Disjoint Paths and Connected Subgraphs for H-Free Graphs

TL;DR

This paper classifies the computational complexity of disjoint paths and connected subgraphs problems in H-free graphs, extending known results and identifying exceptions, with implications for graph algorithms.

Contribution

It provides a complete complexity classification for k-Disjoint Connected Subgraphs and nearly-complete for Disjoint Connected Subgraphs in H-free graphs, expanding understanding of these problems.

Findings

Classified complexity of k-Disjoint Connected Subgraphs in H-free graphs.

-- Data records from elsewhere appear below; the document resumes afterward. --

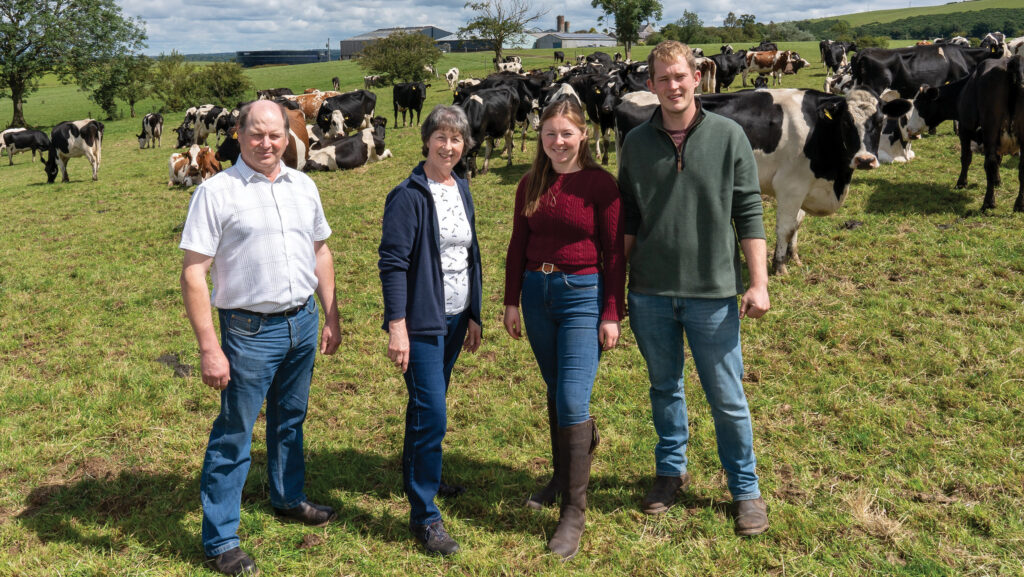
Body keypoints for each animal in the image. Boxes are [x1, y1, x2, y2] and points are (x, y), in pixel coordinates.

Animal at [700, 88, 917, 272]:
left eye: (880, 121)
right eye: (846, 122)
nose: (864, 160)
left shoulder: (804, 186)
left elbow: (797, 223)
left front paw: (793, 257)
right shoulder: (790, 187)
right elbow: (786, 228)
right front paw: (780, 267)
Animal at [950, 53, 1024, 212]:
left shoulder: (965, 129)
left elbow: (966, 157)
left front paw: (961, 182)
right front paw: (997, 181)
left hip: (990, 127)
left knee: (989, 162)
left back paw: (988, 202)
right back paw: (1019, 205)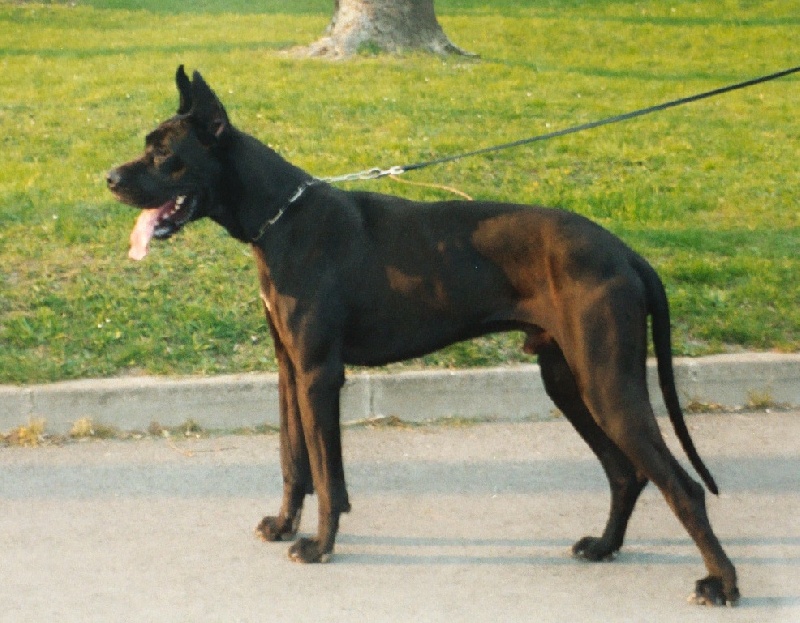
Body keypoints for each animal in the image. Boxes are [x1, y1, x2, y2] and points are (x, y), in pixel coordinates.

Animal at [107, 66, 738, 606]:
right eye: (148, 145)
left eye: (164, 155)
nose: (109, 179)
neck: (278, 217)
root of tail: (625, 252)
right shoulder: (289, 369)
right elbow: (293, 460)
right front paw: (284, 524)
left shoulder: (319, 373)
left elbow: (327, 473)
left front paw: (319, 546)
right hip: (566, 378)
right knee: (625, 471)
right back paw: (605, 547)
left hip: (606, 382)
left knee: (682, 486)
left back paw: (721, 583)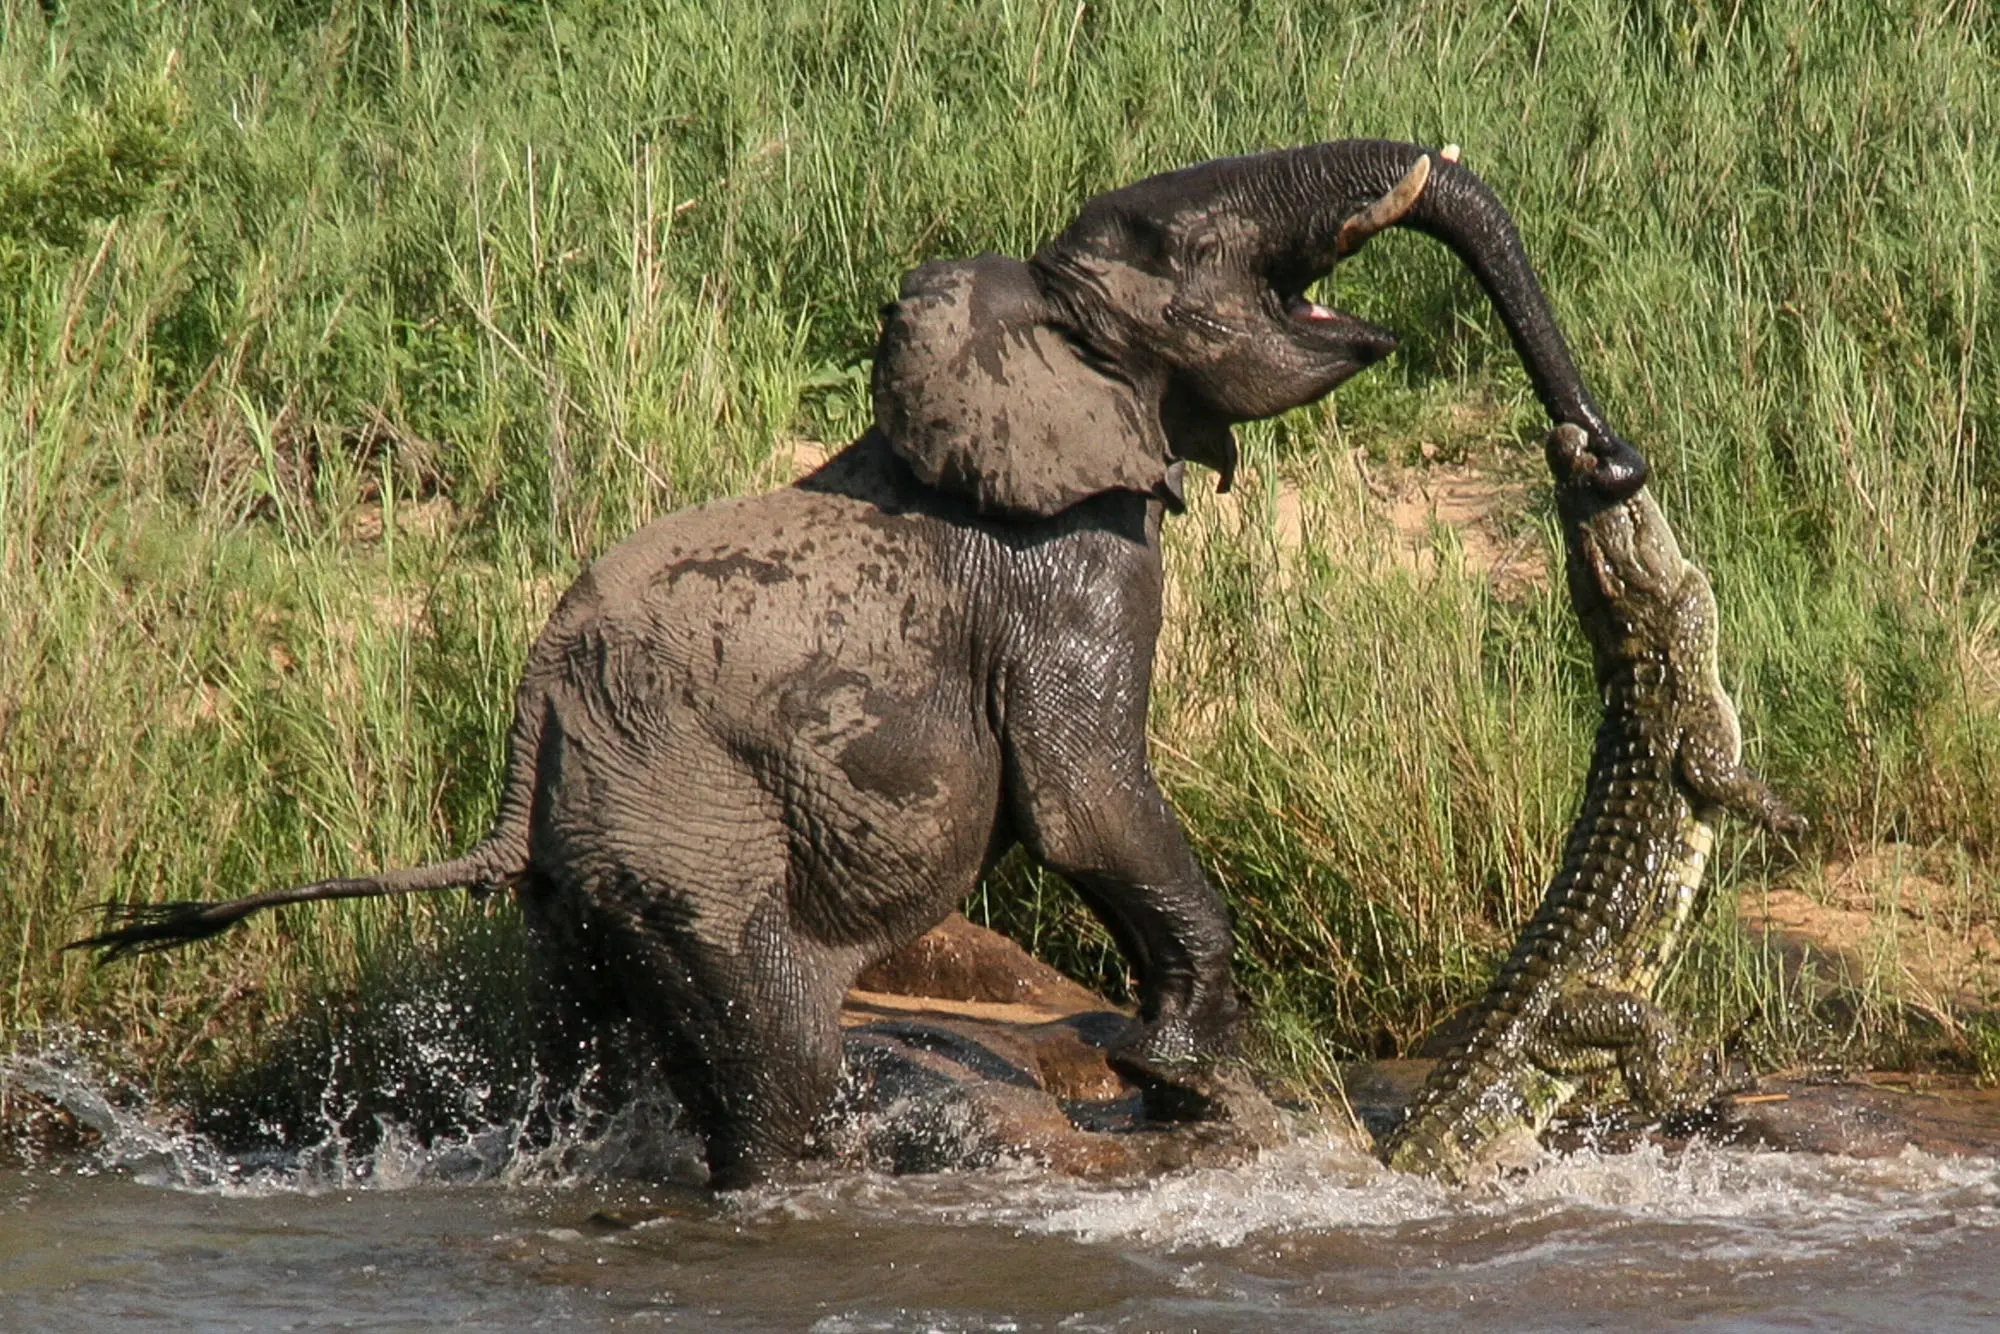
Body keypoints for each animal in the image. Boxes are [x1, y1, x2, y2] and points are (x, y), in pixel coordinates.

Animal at [74, 138, 1640, 1192]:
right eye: (1166, 240)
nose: (1603, 455)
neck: (1023, 329)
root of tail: (532, 725)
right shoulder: (1070, 563)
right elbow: (1085, 801)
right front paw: (1180, 1078)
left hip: (585, 871)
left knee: (584, 1039)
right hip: (684, 824)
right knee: (777, 1053)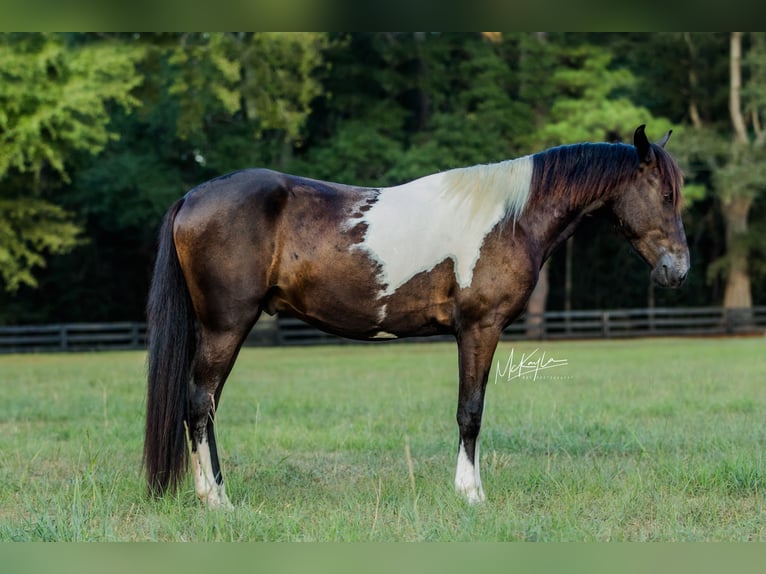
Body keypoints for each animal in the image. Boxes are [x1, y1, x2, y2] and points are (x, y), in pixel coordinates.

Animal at [142, 125, 688, 508]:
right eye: (665, 195)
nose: (678, 270)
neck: (509, 217)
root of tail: (193, 196)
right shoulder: (479, 329)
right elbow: (471, 412)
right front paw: (471, 494)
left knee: (203, 406)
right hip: (226, 327)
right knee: (200, 403)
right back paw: (217, 501)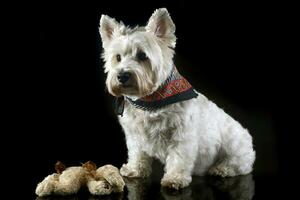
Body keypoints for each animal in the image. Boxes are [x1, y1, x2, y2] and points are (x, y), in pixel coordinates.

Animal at [99, 7, 254, 189]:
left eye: (142, 56)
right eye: (118, 57)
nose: (122, 75)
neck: (150, 100)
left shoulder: (182, 137)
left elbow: (179, 158)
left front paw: (175, 178)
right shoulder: (135, 135)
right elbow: (137, 153)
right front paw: (135, 170)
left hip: (235, 145)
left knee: (240, 164)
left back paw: (221, 168)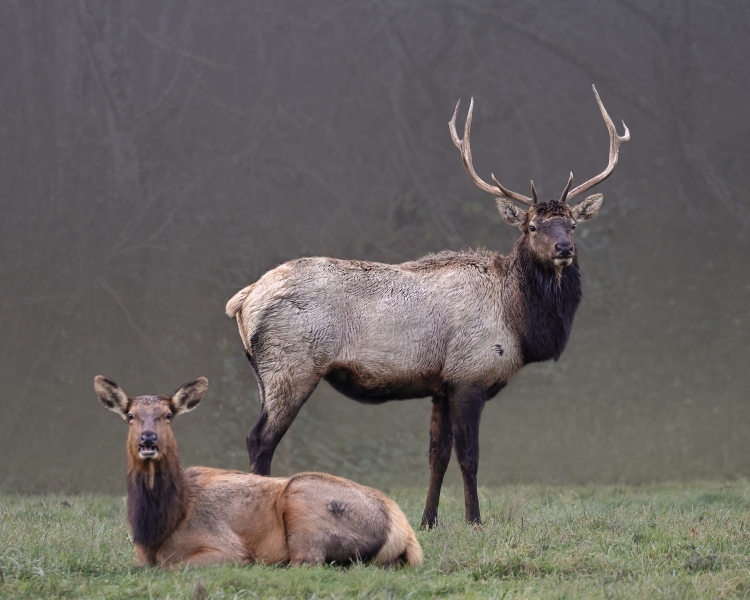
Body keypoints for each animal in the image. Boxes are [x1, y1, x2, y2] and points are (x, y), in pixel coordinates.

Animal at [94, 376, 424, 568]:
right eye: (130, 415)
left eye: (168, 415)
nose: (148, 440)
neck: (156, 527)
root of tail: (405, 534)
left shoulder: (226, 548)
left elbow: (172, 565)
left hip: (303, 501)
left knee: (307, 561)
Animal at [226, 84, 632, 524]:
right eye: (532, 226)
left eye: (572, 224)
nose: (564, 249)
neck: (519, 324)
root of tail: (243, 300)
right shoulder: (471, 375)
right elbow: (470, 457)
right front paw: (475, 520)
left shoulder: (441, 386)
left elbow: (437, 456)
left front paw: (428, 519)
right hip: (291, 366)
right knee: (259, 440)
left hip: (267, 375)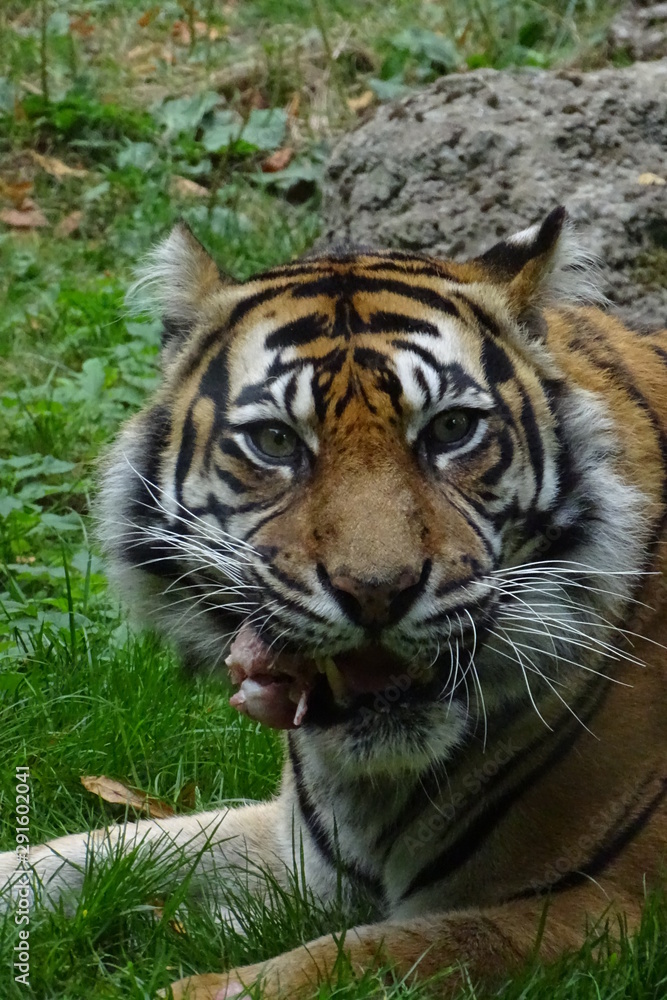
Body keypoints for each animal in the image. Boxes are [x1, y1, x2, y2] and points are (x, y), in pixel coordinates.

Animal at [1, 206, 665, 1000]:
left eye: (450, 429)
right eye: (274, 441)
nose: (376, 591)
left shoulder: (603, 914)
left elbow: (361, 956)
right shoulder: (296, 852)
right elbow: (96, 852)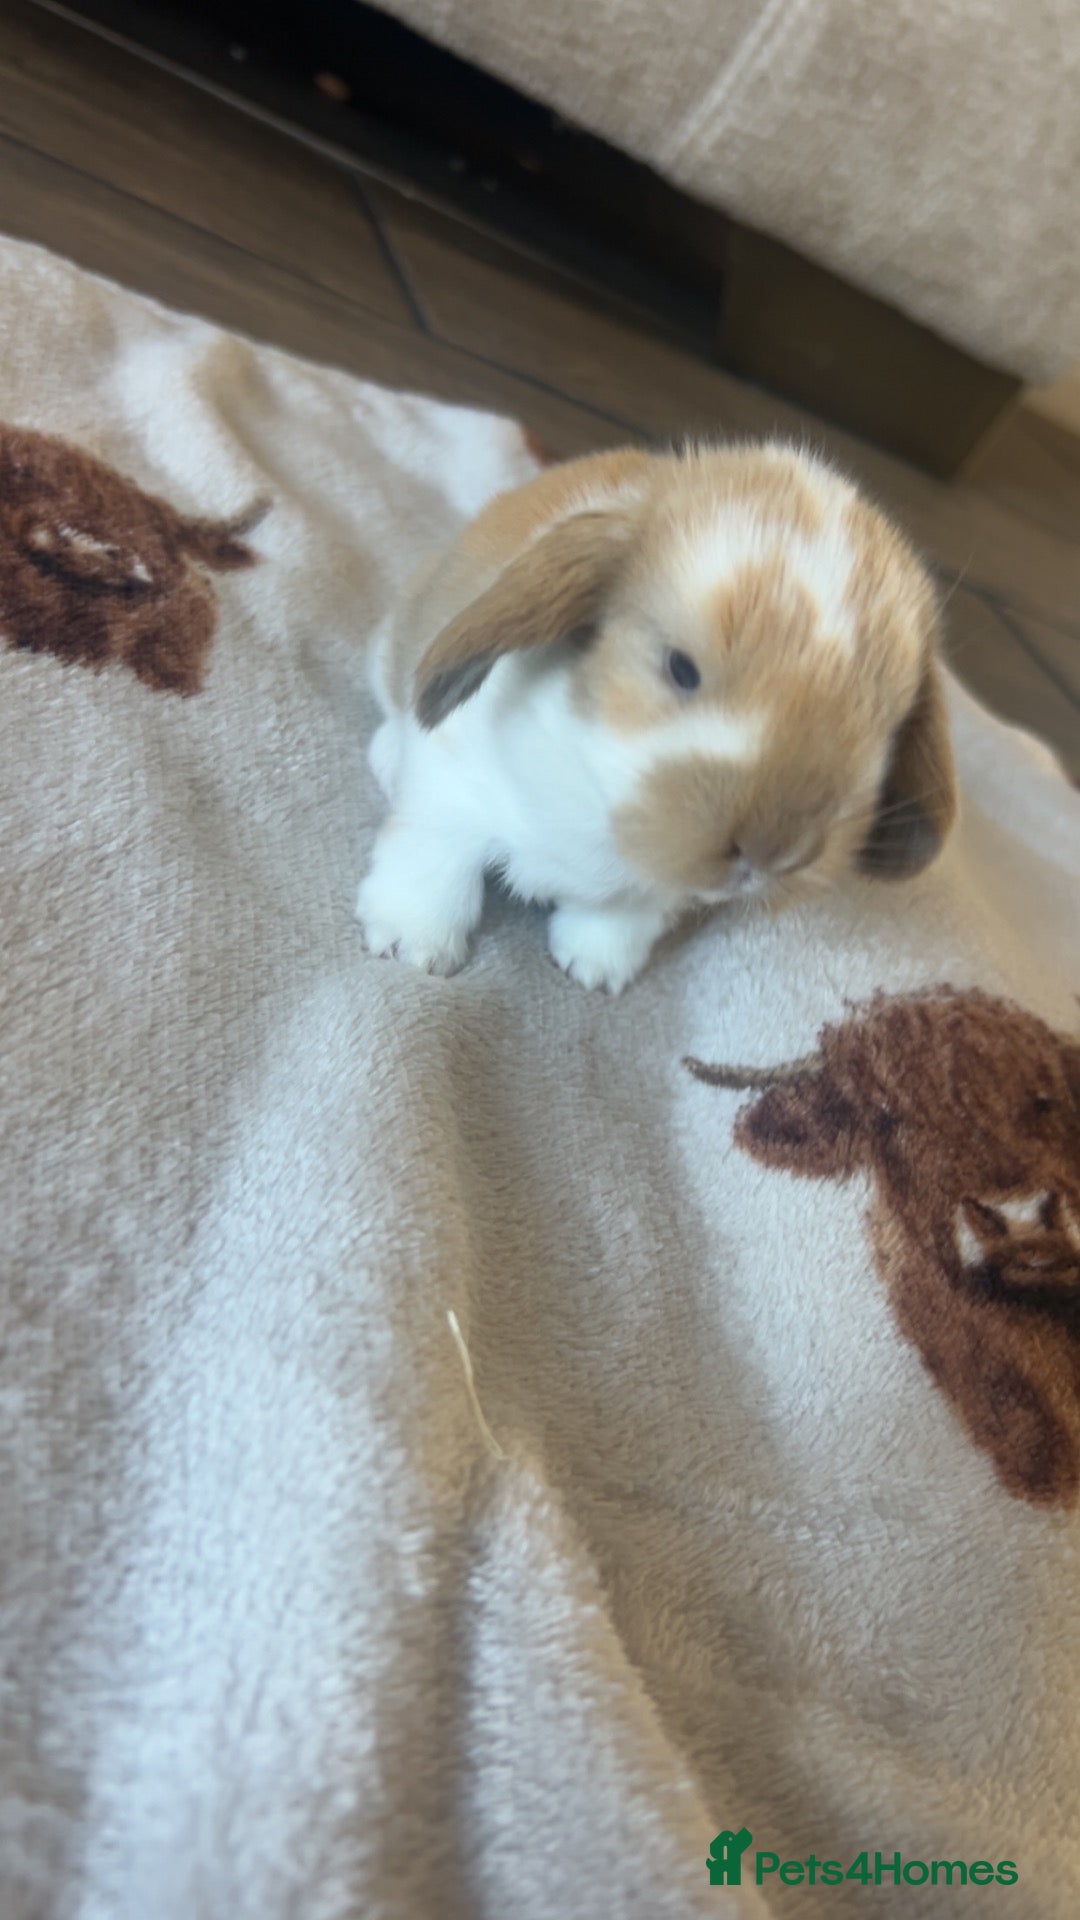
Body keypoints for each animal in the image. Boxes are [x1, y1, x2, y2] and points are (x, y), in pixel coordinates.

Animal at [356, 440, 957, 993]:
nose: (774, 851)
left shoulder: (651, 893)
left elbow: (620, 921)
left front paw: (594, 970)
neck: (600, 794)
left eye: (885, 728)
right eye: (681, 669)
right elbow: (435, 863)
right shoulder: (449, 791)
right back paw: (387, 760)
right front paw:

Provided almost-complete classification for Disjoint Connected Subgraphs.

Identified exceptions to known polynomial-time solvability in specific graph classes.

Abstract

The well-known Disjoint Paths problem is to decide if a graph contains k pairwise disjoint paths, each connecting a different terminal pair from a set of k distinct pairs. We determine, with an exception of two cases, the complexity of the Disjoint Paths problem for $H$-free graphs. If $k$ is fixed, we obtain the $k$-Disjoint Paths problem, which is known to be polynomial-time solvable on the class of all graphs for every $k \geq 1$. The latter does no longer hold if we need to connect vertices from terminal sets instead of terminal pairs. We completely classify the complexity of $k$-Disjoint Connected Subgraphs for $H$-free graphs, and give the same almost-complete classification for Disjoint Connected Subgraphs for $H$-free graphs as for Disjoint Paths.